Silica-coated super-paramagnetic iron oxide nanoparticles (SPIONPs): a new type contrast agent of T1 magnetic resonance imaging (MRI).

Magnetic resonance imaging (MRI), a sophisticated promising three-dimensional tomographic noninvasive diagnostic technique, has an intrinsic advantage in safety compared with radiotracer and optical imaging modalities; however, MRI contrast agents are less sensitive than complexes used in other imaging techniques. Usually the clinically used Gd-based complexes MRI-T1 contrast agents are toxic; therefore, the demand for nontoxic novel T1-weighted MRI candidates with ultrasensitive imaging and advanced functionality is very high.
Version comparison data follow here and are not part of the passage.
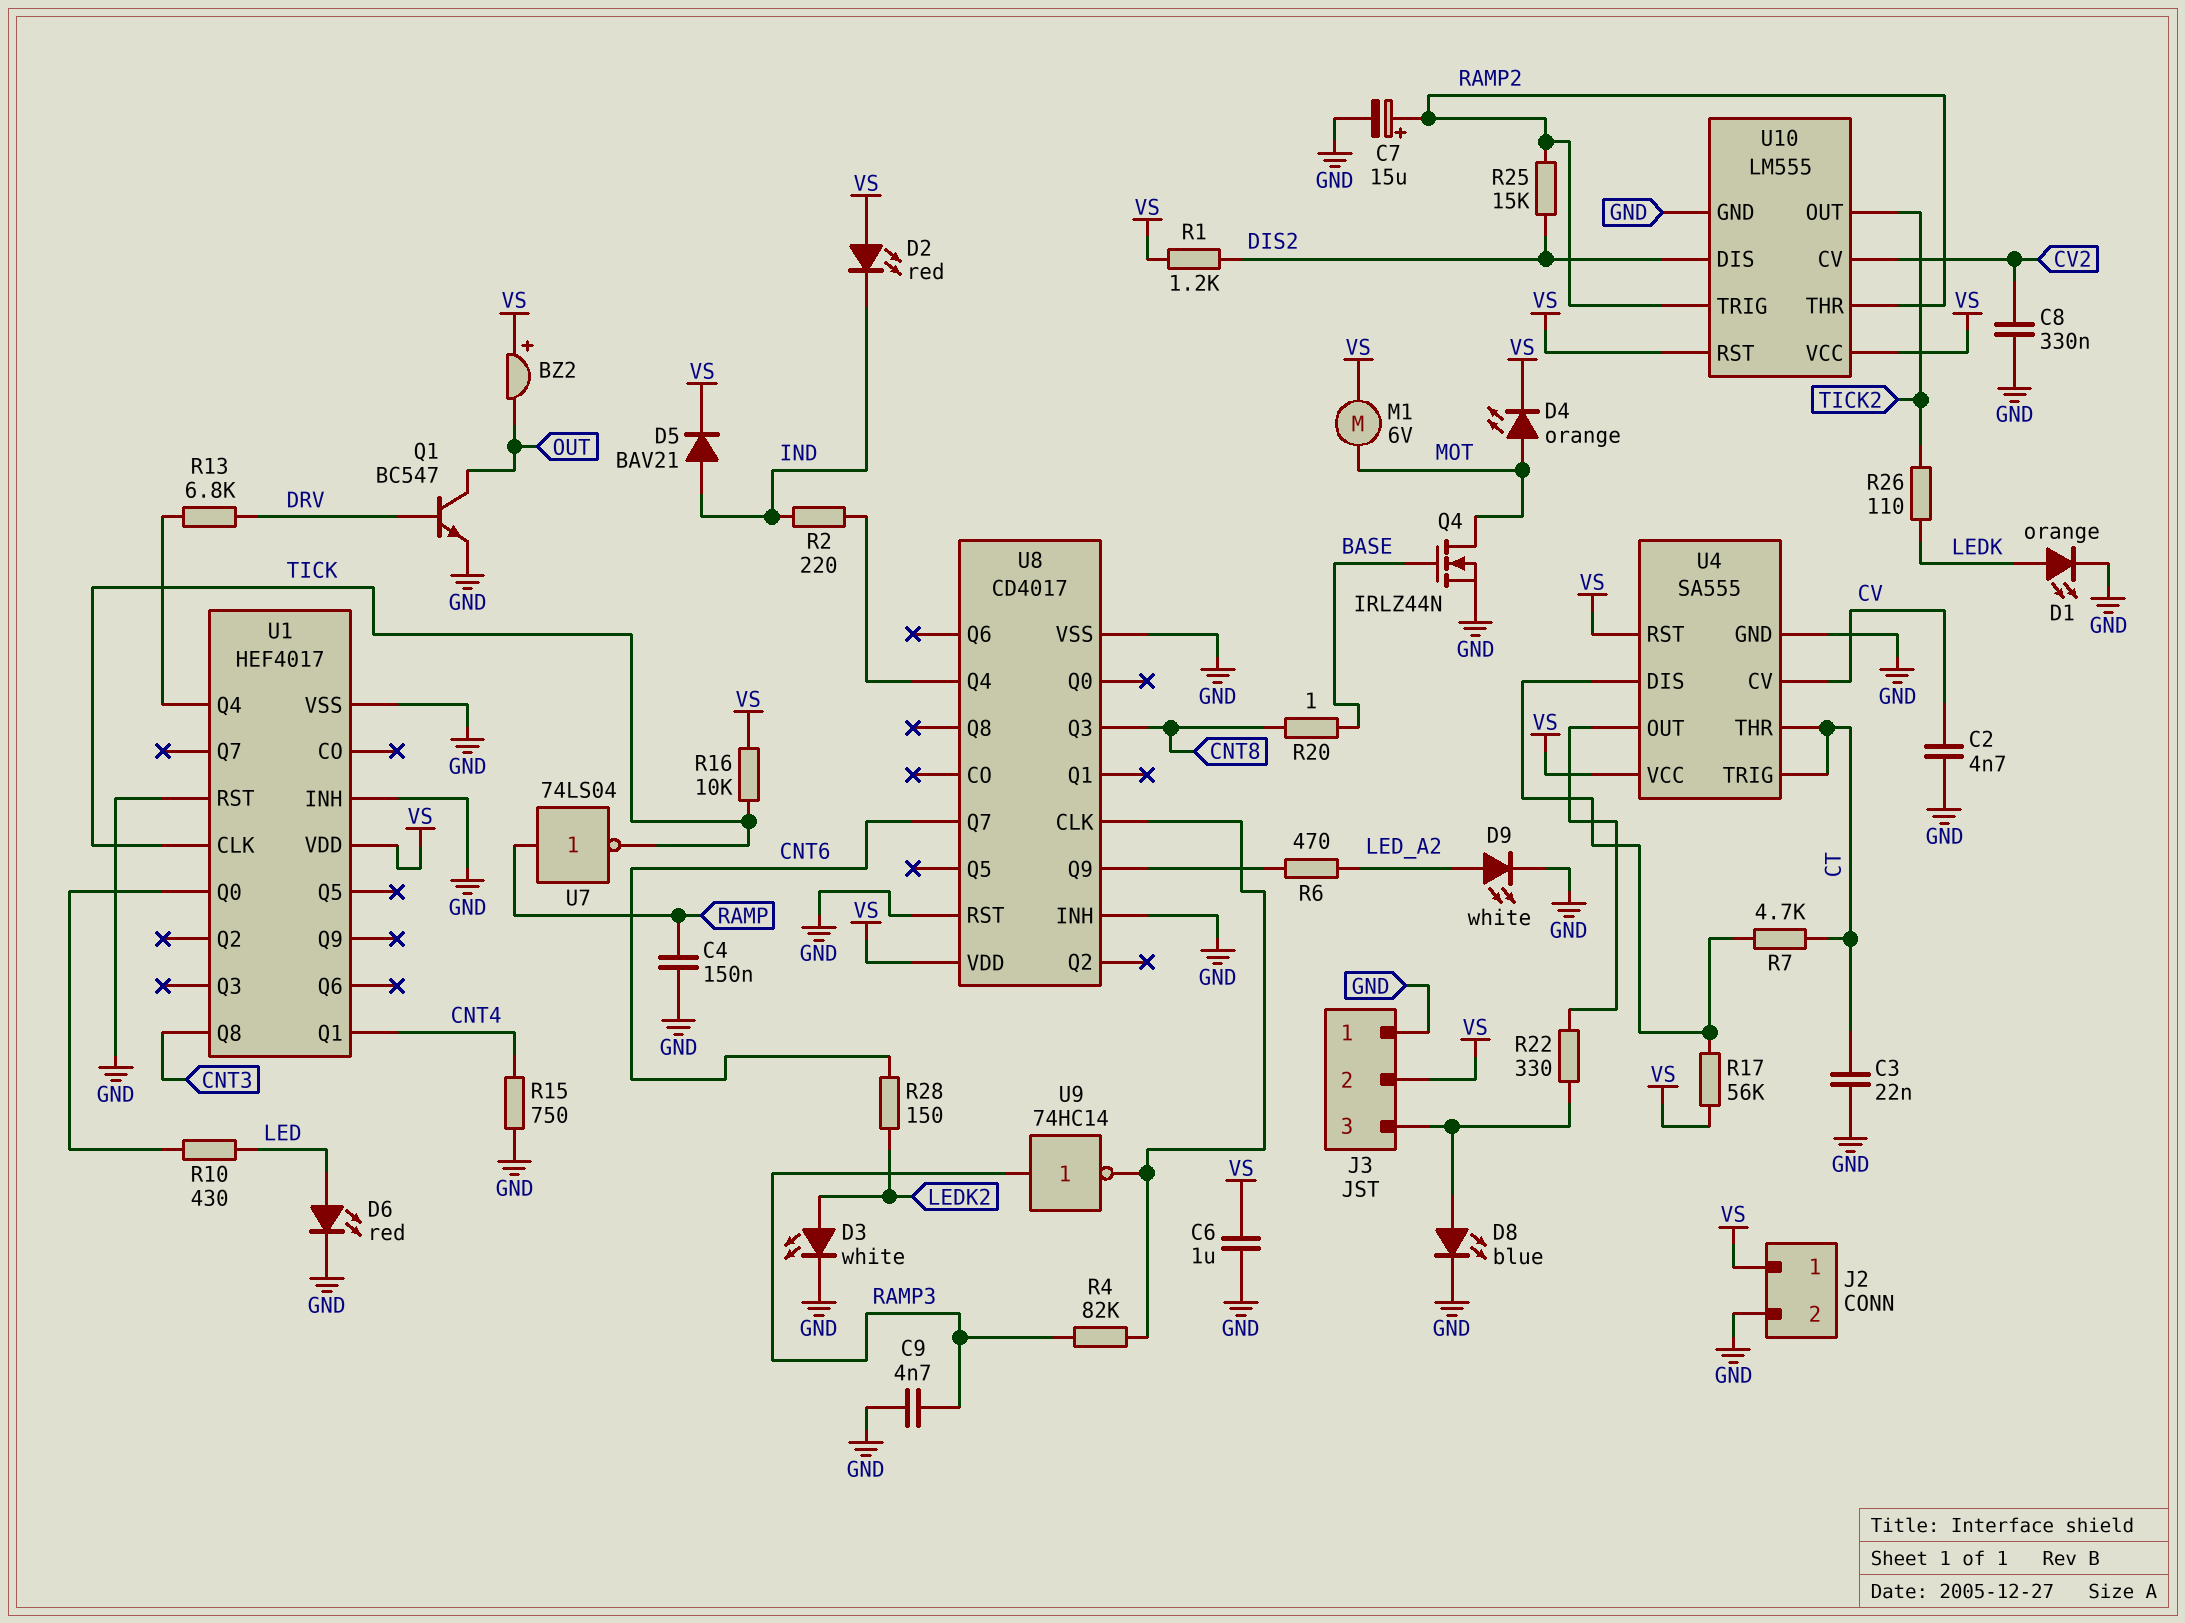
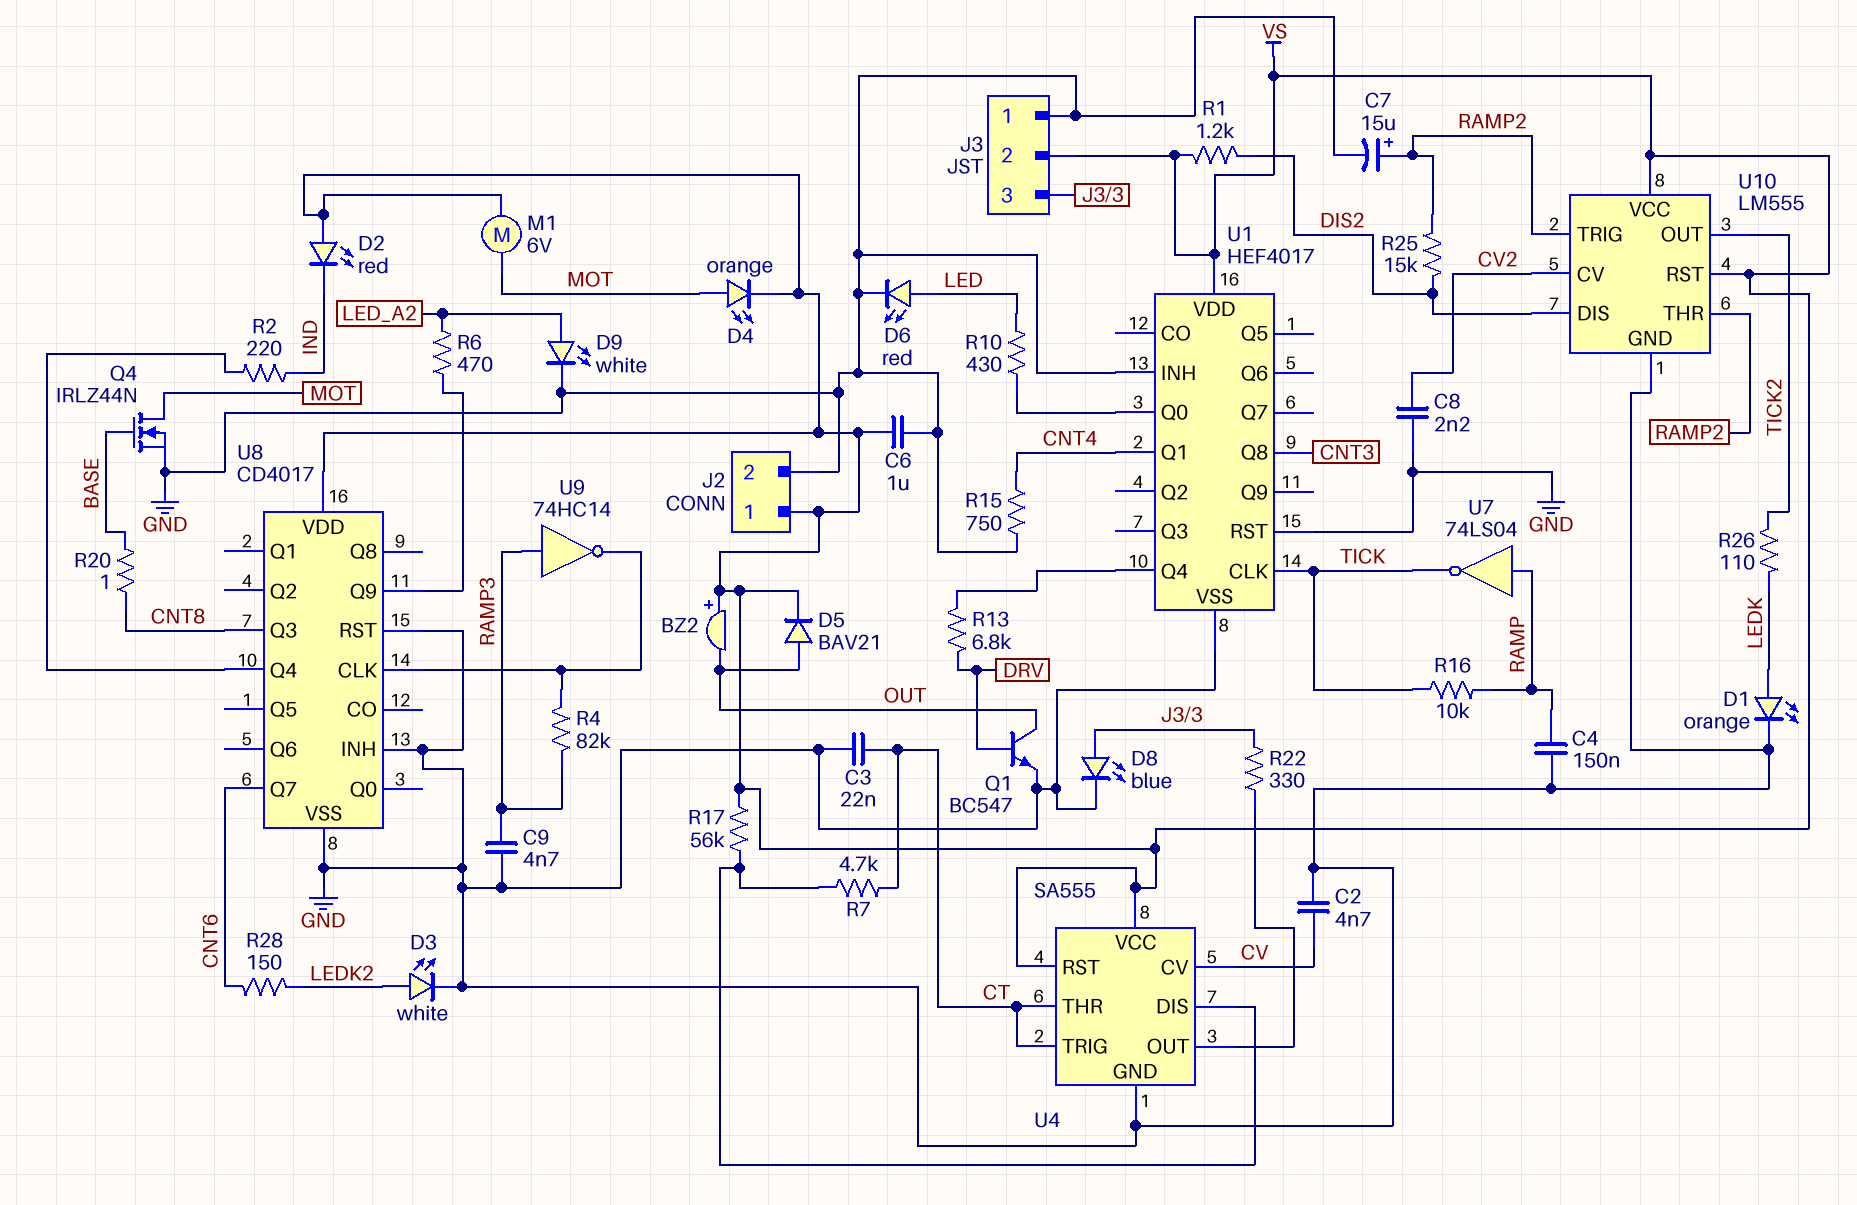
C8: 330nF (CV2, GND) -> 2.2nF (CV2, GND)
D5: diode BAV21 (A IND, K VS) -> diode BAV21 (A OUT, K VS)
R16: 10k (TICK, VS) -> 10k (RAMP, TICK)

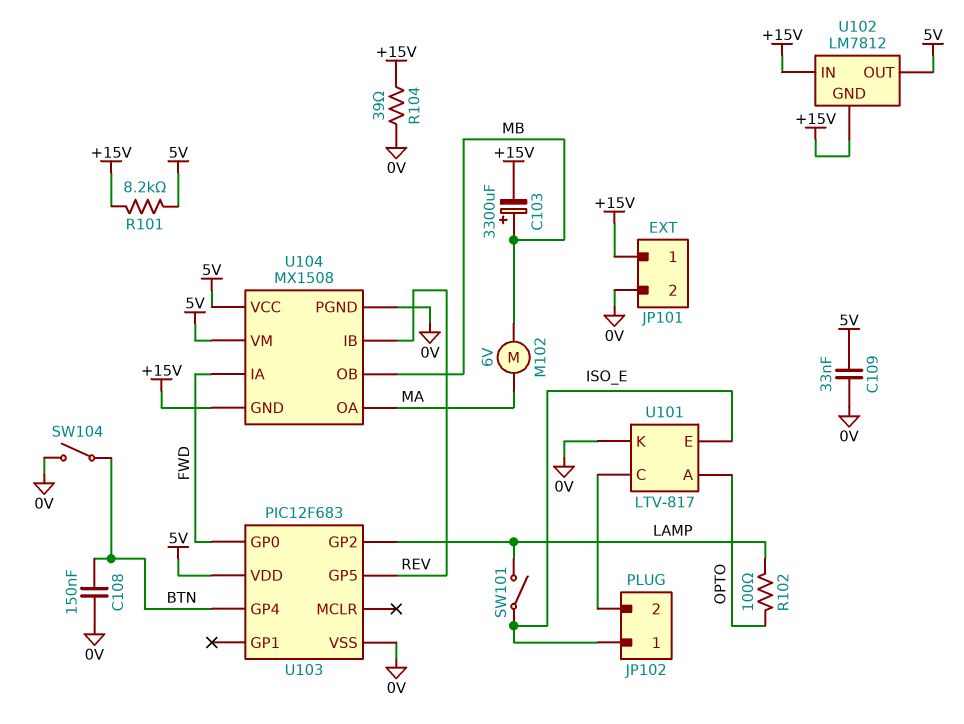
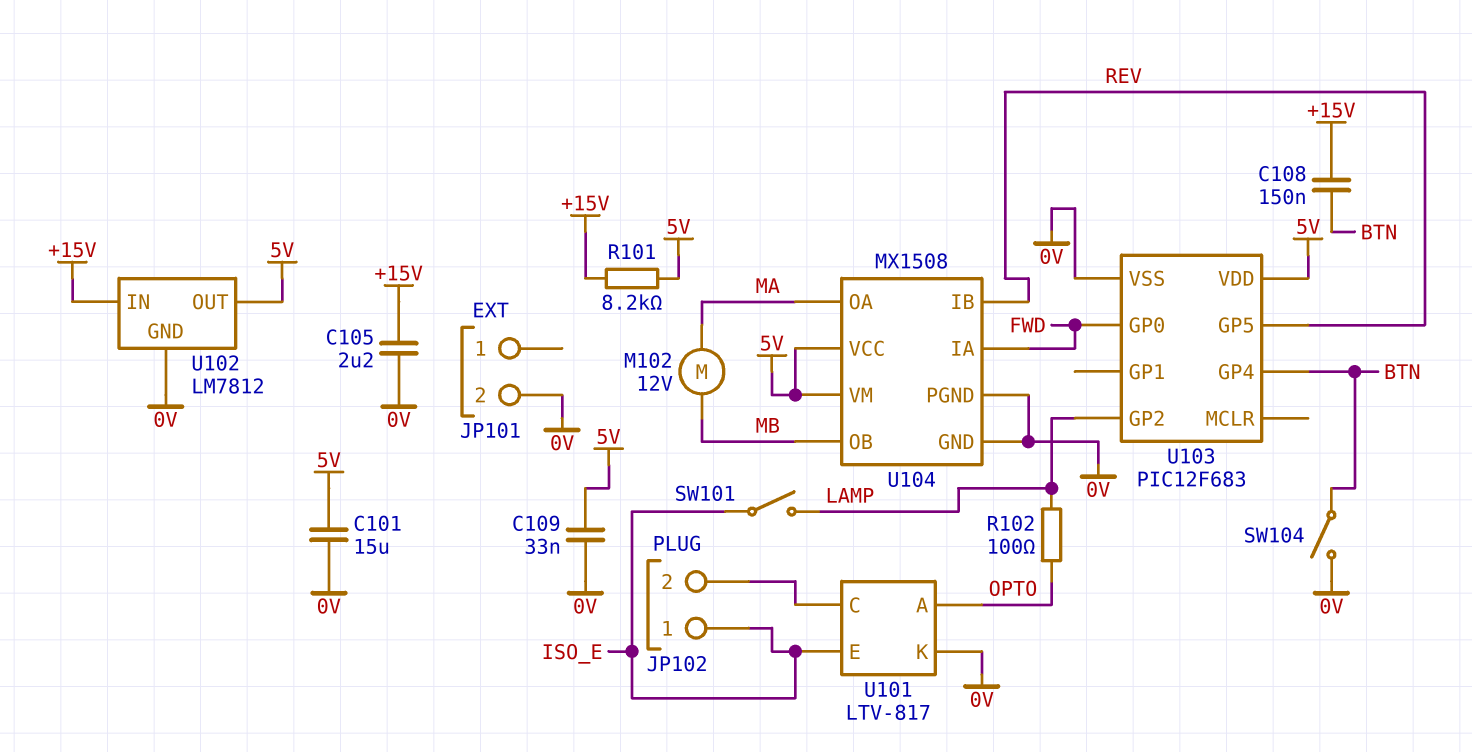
C101: none -> 15uF (0V, 5V)
C103: 3300uF (plus MB, minus +15V) -> none
C105: none -> 2.2uF (+15V, 0V)
C108: 150nF (0V, BTN) -> 150nF (+15V, BTN)
JP101 pin 1: +15V -> none
M102: motor 6V (MA, MB) -> motor 12V (MA, MB)
R104: 39 (+15V, 0V) -> none
U102 pin GND: +15V -> 0V
U104 pin GND: +15V -> 0V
In this research, silica-coated ultra-small monodispersed super-paramagnetic iron oxide nanoparticles were synthesized via a thermal decomposition method, which demonstrated themselves as a high performance T1-weighted MRI contrast agent for heart, liver, kidney and bladder based on in vivo imaging analyses. Transmission electron microscopy (TEM) results illustrated that the diameter of the SPIONPs was in the range of 4 nm and the average size of Fe3O4@SiO2 was about 30-40 nm. X-ray diffraction (XRD) and Raman spectroscopy analyses revealed the phase purity of the prepared SPIONPs. These magnetite nanoparticles exhibited a weak magnetic moment at room temperature because of the spin-canting effect, which promoted a high positive signal enhancement ability. MTT assays and histological analysis demonstrated good biocompatibility of the SPIONPs in vitro and in vivo. In addition, the silica-coated ultra-small (4 nm sized) magnetite nanoparticles exhibited a good r1 relaxivity of 1.2 mM-1 s-1 and a low r2/r1 ratio of 6.5 mM-1 s-1. In vivo T1-weighted MR imaging of heart, liver, kidney and bladder in mice after intravenous injection of nanoparticles further verified the high sensitivity and biocompatibility of the as-synthesized magnetite nanoparticles. These results reveal silica-coated SPIONPs as a promising candidate for a T1 contrast agent with extraordinary capability to enhance MR images.